Helen Tunnicliff Catterall (March 3, 1870 – November 10, 1933) was an American lawyer, writer, and historian, based in Chicago. She is best known for her five-volume Judicial Cases Concerning American Slavery and the Negro, published between 1926 and 1937.

== Early life ==
Helen Honor Tunnicliff was born in Macomb, Illinois, the daughter of judge Damon G. Tunnicliff and his second wife, Sarah Alice Bacon Tunnicliff. She graduated from Vassar College in 1889, and gave an address at commencement on "The New Astronomy." After Vassar, Tunnicliff earned a law degree and pursued further studies in political science at the University of Chicago.

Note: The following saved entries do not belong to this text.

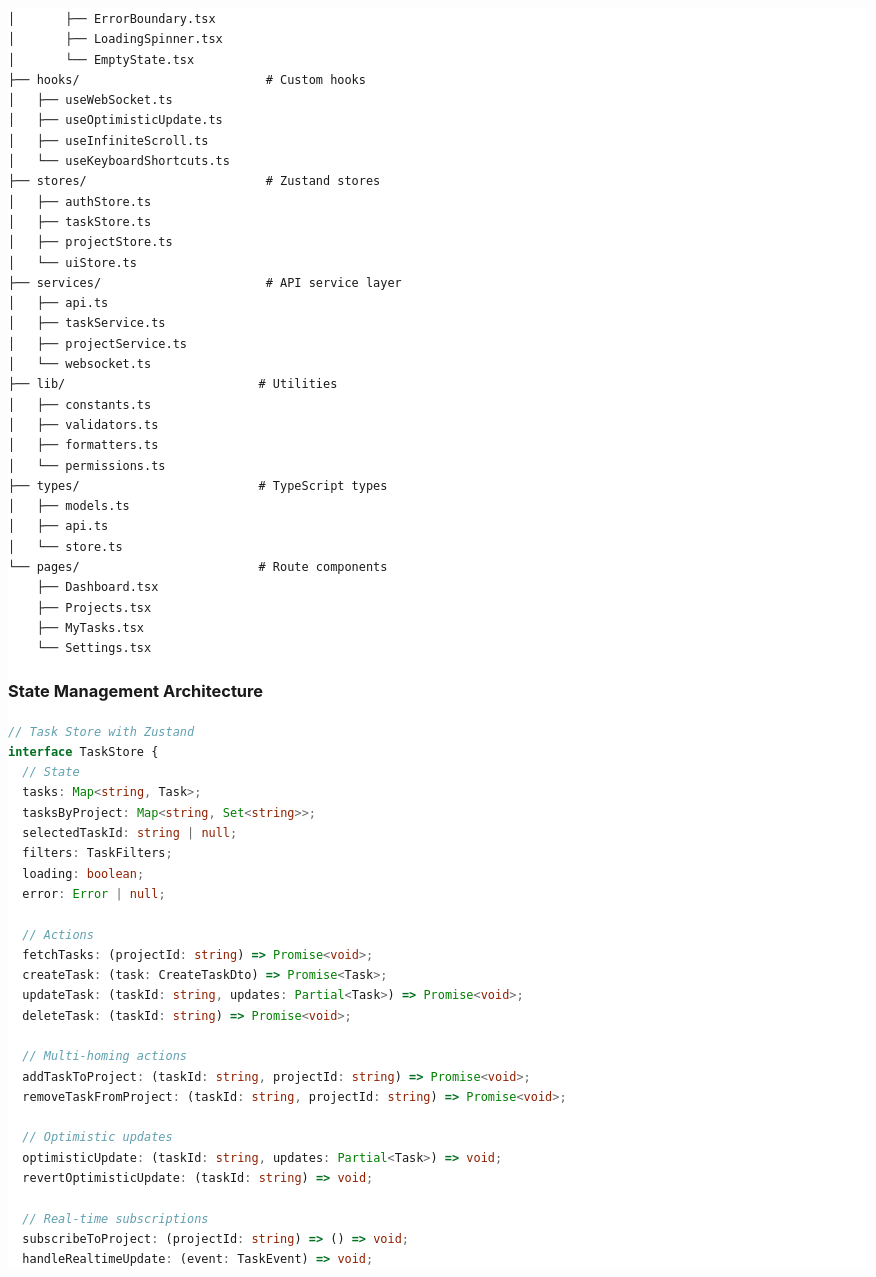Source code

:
 ```
│       ├── ErrorBoundary.tsx
│       ├── LoadingSpinner.tsx
│       └── EmptyState.tsx
├── hooks/                          # Custom hooks
│   ├── useWebSocket.ts
│   ├── useOptimisticUpdate.ts
│   ├── useInfiniteScroll.ts
│   └── useKeyboardShortcuts.ts
├── stores/                         # Zustand stores
│   ├── authStore.ts
│   ├── taskStore.ts
│   ├── projectStore.ts
│   └── uiStore.ts
├── services/                       # API service layer
│   ├── api.ts
│   ├── taskService.ts
│   ├── projectService.ts
│   └── websocket.ts
├── lib/                           # Utilities
│   ├── constants.ts
│   ├── validators.ts
│   ├── formatters.ts
│   └── permissions.ts
├── types/                         # TypeScript types
│   ├── models.ts
│   ├── api.ts
│   └── store.ts
└── pages/                         # Route components
    ├── Dashboard.tsx
    ├── Projects.tsx
    ├── MyTasks.tsx
    └── Settings.tsx
```

### State Management Architecture
```typescript
// Task Store with Zustand
interface TaskStore {
  // State
  tasks: Map<string, Task>;
  tasksByProject: Map<string, Set<string>>;
  selectedTaskId: string | null;
  filters: TaskFilters;
  loading: boolean;
  error: Error | null;
  
  // Actions
  fetchTasks: (projectId: string) => Promise<void>;
  createTask: (task: CreateTaskDto) => Promise<Task>;
  updateTask: (taskId: string, updates: Partial<Task>) => Promise<void>;
  deleteTask: (taskId: string) => Promise<void>;
  
  // Multi-homing actions
  addTaskToProject: (taskId: string, projectId: string) => Promise<void>;
  removeTaskFromProject: (taskId: string, projectId: string) => Promise<void>;
  
  // Optimistic updates
  optimisticUpdate: (taskId: string, updates: Partial<Task>) => void;
  revertOptimisticUpdate: (taskId: string) => void;
  
  // Real-time subscriptions
  subscribeToProject: (projectId: string) => () => void;
  handleRealtimeUpdate: (event: TaskEvent) => void;
```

Her younger sisters also graduated from Vassar. Sarah Bacon Tunnicliff (1872–1957) was a director of the Woman's City Club of Chicago and a social reformer, and Ruth May Tunnicliff (1876–1946) became a medical researcher and president of the Chicago Society of Pathologists.

== Career ==
Tunnicliff practiced law in Massachusetts and Illinois, and taught at Cornell University. She was also director of a children's home in Ithaca. She is best known as main author of the five-volume Judicial Cases Concerning American Slavery and the Negro (1926–1937), written with support from the Carnegie Foundation. Her work remains a useful source on the legal history of slavery in the United States, and is still referenced in controversies on the subject, almost a century after its publication.

== Personal life ==
In 1896, Helen Tunnicliff married English-born historian Ralph Charles Henry Catterall (1866–1914). They had a son, Ralph Tunnicliff Catterall (1897–1978), who followed his mother into a law career. Helen Tunnicliff Catterall died in 1933, aged 63 years, in Richmond, Virginia, where her son lived. Her papers are archived at the University of Chicago Library.